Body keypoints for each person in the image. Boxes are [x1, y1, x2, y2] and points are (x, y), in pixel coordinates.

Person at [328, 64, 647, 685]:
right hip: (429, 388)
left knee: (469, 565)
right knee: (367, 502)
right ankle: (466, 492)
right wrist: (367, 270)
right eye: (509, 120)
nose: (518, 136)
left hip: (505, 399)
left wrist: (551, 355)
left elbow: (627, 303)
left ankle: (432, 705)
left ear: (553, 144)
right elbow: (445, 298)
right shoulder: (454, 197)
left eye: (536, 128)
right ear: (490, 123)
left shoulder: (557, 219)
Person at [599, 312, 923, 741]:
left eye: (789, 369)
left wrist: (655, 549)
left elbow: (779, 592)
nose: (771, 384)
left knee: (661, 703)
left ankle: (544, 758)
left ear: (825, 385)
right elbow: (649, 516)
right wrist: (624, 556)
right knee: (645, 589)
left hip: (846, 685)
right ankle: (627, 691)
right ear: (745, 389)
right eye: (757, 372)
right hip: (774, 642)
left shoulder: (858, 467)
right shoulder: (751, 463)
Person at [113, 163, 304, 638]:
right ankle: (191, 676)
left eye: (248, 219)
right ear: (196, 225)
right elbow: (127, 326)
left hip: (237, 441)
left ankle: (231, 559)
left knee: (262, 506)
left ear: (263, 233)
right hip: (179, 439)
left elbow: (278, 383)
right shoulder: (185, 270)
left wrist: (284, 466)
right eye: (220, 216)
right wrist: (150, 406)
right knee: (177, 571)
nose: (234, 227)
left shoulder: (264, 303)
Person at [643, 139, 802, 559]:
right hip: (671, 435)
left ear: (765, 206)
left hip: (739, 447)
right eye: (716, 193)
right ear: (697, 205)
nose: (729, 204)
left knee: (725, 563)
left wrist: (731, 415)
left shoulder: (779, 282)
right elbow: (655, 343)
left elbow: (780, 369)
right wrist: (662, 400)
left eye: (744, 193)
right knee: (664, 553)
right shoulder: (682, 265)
○ ○ ○ ○ ○
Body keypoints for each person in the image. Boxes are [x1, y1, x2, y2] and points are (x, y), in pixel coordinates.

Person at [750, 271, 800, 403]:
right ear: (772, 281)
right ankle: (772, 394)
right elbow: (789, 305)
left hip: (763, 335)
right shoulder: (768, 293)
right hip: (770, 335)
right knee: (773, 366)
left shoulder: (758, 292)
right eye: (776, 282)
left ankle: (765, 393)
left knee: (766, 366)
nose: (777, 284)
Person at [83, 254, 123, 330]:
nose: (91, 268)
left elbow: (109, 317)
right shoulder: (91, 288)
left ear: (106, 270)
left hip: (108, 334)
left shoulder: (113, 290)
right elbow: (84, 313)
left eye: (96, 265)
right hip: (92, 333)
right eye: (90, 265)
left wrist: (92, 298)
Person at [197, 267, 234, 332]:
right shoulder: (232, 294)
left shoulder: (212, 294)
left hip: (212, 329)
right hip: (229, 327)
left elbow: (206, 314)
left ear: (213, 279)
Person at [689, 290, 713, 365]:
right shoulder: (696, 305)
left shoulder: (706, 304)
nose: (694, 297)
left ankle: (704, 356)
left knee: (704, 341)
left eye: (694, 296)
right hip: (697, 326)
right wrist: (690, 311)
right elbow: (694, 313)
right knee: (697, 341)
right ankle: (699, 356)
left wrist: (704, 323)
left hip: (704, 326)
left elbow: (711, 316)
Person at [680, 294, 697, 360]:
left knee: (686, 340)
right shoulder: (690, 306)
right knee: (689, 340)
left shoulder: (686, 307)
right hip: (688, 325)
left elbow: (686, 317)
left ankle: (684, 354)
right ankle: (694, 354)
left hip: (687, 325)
○ ○ ○ ○ ○
Among the records above, a stretch begins at the line containing "left ear: (825, 385)" and ends at the line containing "left eye: (744, 193)". Restate that stretch word for word, and nothing else.

Answer section
left ear: (825, 385)
right elbow: (649, 516)
right wrist: (624, 556)
right knee: (645, 589)
left hip: (846, 685)
right ankle: (627, 691)
right ear: (745, 389)
right eye: (757, 372)
right hip: (774, 642)
left shoulder: (858, 467)
right shoulder: (751, 463)
Person at [113, 163, 304, 638]:
right ankle: (191, 676)
left eye: (248, 219)
right ear: (196, 225)
right elbow: (127, 326)
left hip: (237, 441)
left ankle: (231, 559)
left knee: (262, 506)
left ear: (263, 233)
right hip: (179, 439)
left elbow: (278, 383)
right shoulder: (185, 270)
left wrist: (284, 466)
right eye: (220, 216)
right wrist: (150, 406)
right knee: (177, 571)
nose: (234, 227)
left shoulder: (264, 303)
Person at [643, 139, 802, 559]:
right hip: (671, 435)
left ear: (765, 206)
left hip: (739, 447)
right eye: (716, 193)
right ear: (697, 205)
nose: (729, 204)
left knee: (725, 563)
left wrist: (731, 415)
left shoulder: (779, 282)
right elbow: (655, 343)
left elbow: (780, 369)
right wrist: (662, 400)
left eye: (744, 193)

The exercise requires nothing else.